Lo que sí que pilló a todo el mundo por sorpresa fue el final del certamen. Por primera vez en la historia se daba un empate en puntos (18), no entre dos países sino entre cuatro: España, Francia, Reino Unido y Holanda. Un caos imprevisto que se hizo notar en la cara de apuro de Laura Valenzuela.

La votación fue caótica. Alemania en la primera ronda de votación fue primera y Mónaco y Suiza que al final se descolgaron. Reino Unido arrebató el liderazgo a Alemania, pero España le alcanzó y superó mientras Francia empataba con España. Luego Reino Unido y Francia cogieron una ligera ventaja frente a España y Mónaco, que se alteraron en el mismo puesto durante toda la segunda mitad de la votación.

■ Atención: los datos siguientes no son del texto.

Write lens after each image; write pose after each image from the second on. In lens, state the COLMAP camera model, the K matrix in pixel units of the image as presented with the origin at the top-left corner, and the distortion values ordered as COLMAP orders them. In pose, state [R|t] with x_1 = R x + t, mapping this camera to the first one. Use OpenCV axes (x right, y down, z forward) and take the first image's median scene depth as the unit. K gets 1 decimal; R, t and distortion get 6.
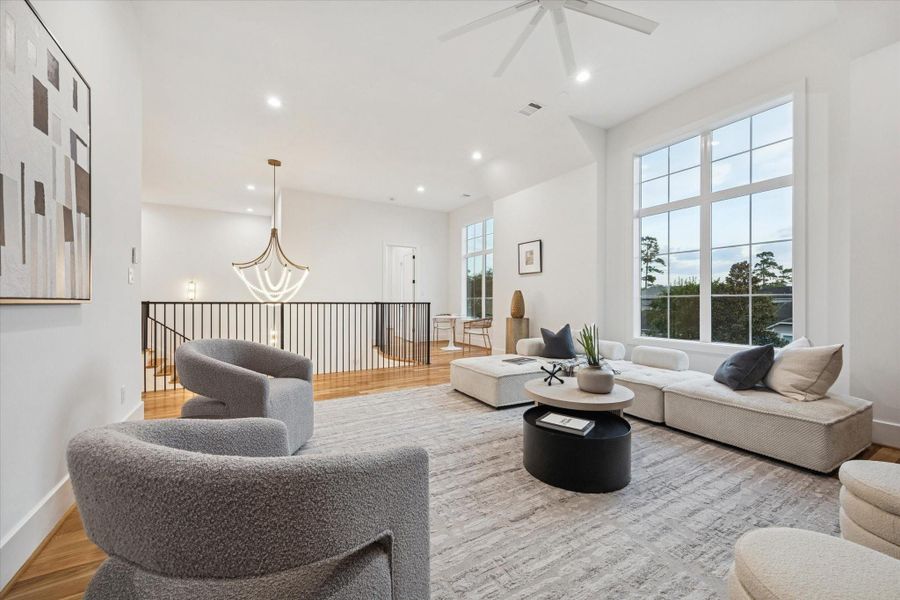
lens RADIAL K [[342.2, 0, 453.0], [0, 342.2, 303.9], [0, 0, 1]] dist [0.000673, 0.000064]
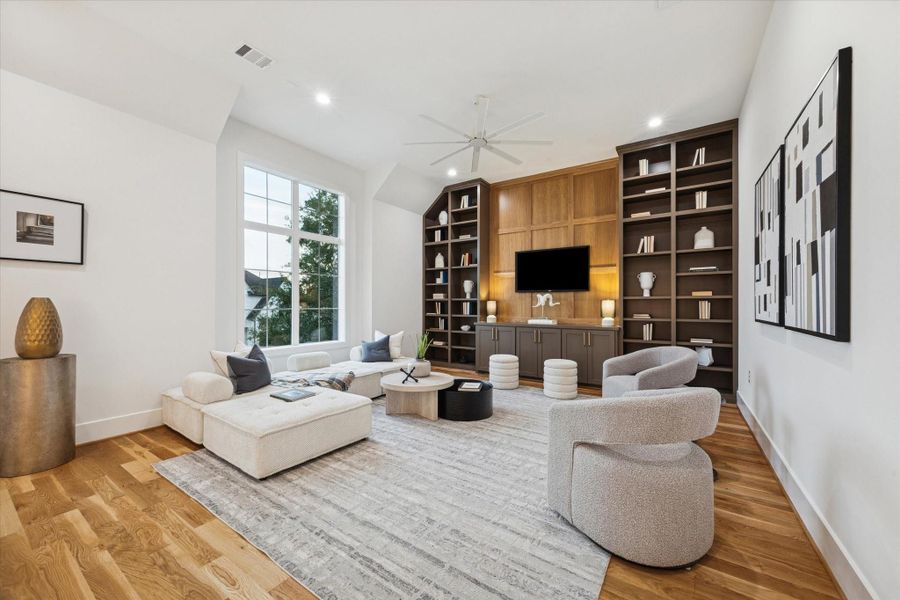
lens RADIAL K [[342.2, 0, 453.0], [0, 342.2, 303.9], [0, 0, 1]] dist [0.000673, 0.000064]
pose [[-0.412098, 0.000633, 0.911139, -0.656826], [0.002917, 0.999996, 0.000625, -0.041451], [-0.911135, 0.002915, -0.412098, 0.968395]]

En el antepenúltimo turno, Francia puso a España la primera, pero a continuación le dio 6 puntos a Países Bajos, siendo el primer país de los 4 en llegar a los 18. Francia y España alcanzarían a Holanda en la penúltima votación mientras que Inglaterra no llegó a 18 puntos hasta la última votación.

El premio se concedió ex aquo a las cuatro naciones, pero el país encargado de organizar la siguiente edición fue Holanda. A partir de ese momento, la organización cambiaría sus normas para evitar que se repitieran estas situaciones, el país que primero llegase al número de votos que le hiciera subir a la cumbre ganaría el festival.

Finalmente, aunque fue compartido la España de Franco se apuntó un nuevo tanto. Una Massiel triunfante, ataviaba con un abrigo de chinchillas, felicitaba a Salomé por un triunfo que nunca más volvería a darse para España en el Festival de Eurovisión.